Please stop telling me to ‘manage’ my supervisor!



I’m pretty over being told to manage my supervisors. What I’d like to know, is what were they meant to be doing, and how do I plug the gaps?

Before I started my Phd, I’d read a lot of advice about it being my responsibility to manage my supervision, and in my first meeting, I tried to have the conversation I would have with any new member of my team about ways of working and so on.

Dismal fail.

The relationship only went down hill from there. I noticed it deteriorating and tried to rescue it. I even flagged in a supervision meeting that I wasn’t sure we’d paid enough attention to the relational work, and maybe we should do coffee or lunch. My distress was obvious. I was in tears. But one supervisor (I have two) responded that she was busy, and I was getting my time.

That made it a whole lot easier, when the ‘busy one’ decided she wanted to leave my supervision team, and made transparently pathetic administrative excuses to do so.She was replaced with someone, who the department picked, who doesn’t really share an interest in either my method or topic, although she is generally nice, so that was a step forward.

But 15 months in, I’m still not really sure what the point of supervision is. On good days, I think it doesn’t matter. I’m still fascinated by my topic, and awed by my research partners. On bad days, I’m alternatively sad or mad.

Sad days, I dwell on the lack of support and guidance I feel from my supervisors. For example, at my annual review a panel member asked if I had gone to a particular conference earlier in the year. The answer was no, but the question was a good one. It’s exactly the academic community my work sits within, but despite one of my supervisors participating in the conference, it apparently hadn’t occurred to them to mention it to me, or suggest I go.
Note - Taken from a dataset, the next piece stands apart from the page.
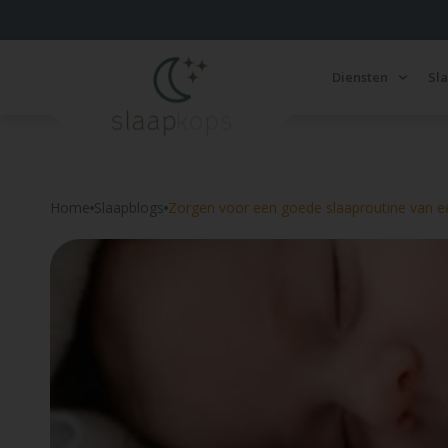
Diensten
Sl
Home
Slaapblogs
Zorgen voor een goede slaaproutine van e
Mad days, I have the energy to do something about it. I work on building my own networks to get the support and advice I feel I need. And, I take practical action to build a community on campus to support research students.

Poetically, this urge to action is what caused the original issues with the ‘busy one’, but it will in the end be what gets me and others through. A research student community sharing what we’ve learned about surviving and thriving through our Phds.